Data excerpts
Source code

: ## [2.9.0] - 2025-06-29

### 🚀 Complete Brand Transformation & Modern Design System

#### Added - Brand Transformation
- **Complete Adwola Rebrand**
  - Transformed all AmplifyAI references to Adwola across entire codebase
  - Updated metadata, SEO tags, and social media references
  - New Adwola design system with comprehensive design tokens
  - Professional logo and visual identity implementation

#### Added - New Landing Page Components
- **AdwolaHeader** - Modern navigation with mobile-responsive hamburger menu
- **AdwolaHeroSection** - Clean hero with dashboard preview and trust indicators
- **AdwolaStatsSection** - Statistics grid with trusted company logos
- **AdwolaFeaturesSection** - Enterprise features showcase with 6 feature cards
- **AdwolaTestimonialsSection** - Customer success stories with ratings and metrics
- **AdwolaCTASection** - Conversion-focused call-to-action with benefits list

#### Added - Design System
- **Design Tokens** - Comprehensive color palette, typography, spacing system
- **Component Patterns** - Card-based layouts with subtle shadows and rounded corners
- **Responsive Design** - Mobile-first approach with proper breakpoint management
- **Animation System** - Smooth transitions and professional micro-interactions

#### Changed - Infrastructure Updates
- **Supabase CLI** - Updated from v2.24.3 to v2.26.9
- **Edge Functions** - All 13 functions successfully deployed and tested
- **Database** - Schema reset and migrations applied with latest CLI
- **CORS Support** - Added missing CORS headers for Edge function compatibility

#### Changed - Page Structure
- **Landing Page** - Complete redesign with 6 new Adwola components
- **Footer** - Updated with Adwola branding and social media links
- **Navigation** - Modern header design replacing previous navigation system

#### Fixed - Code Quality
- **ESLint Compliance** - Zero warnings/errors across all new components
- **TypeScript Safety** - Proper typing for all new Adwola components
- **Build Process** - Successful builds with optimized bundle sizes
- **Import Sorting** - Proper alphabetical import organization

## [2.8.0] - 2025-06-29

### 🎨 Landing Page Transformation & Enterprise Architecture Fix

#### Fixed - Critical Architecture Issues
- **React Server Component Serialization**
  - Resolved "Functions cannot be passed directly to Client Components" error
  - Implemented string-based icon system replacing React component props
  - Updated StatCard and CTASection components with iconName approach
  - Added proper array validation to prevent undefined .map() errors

Instruction
Output exactly the lines of the material above from the one containing "- **AdwolaHeader** - Modern" up to and including the one containing "- **Landing Page**".

Result
- **AdwolaHeader** - Modern navigation with mobile-responsive hamburger menu
- **AdwolaHeroSection** - Clean hero with dashboard preview and trust indicators
- **AdwolaStatsSection** - Statistics grid with trusted company logos
- **AdwolaFeaturesSection** - Enterprise features showcase with 6 feature cards
- **AdwolaTestimonialsSection** - Customer success stories with ratings and metrics
- **AdwolaCTASection** - Conversion-focused call-to-action with benefits list

#### Added - Design System
- **Design Tokens** - Comprehensive color palette, typography, spacing system
- **Component Patterns** - Card-based layouts with subtle shadows and rounded corners
- **Responsive Design** - Mobile-first approach with proper breakpoint management
- **Animation System** - Smooth transitions and professional micro-interactions

#### Changed - Infrastructure Updates
- **Supabase CLI** - Updated from v2.24.3 to v2.26.9
- **Edge Functions** - All 13 functions successfully deployed and tested
- **Database** - Schema reset and migrations applied with latest CLI
- **CORS Support** - Added missing CORS headers for Edge function compatibility

#### Changed - Page Structure
- **Landing Page** - Complete redesign with 6 new Adwola components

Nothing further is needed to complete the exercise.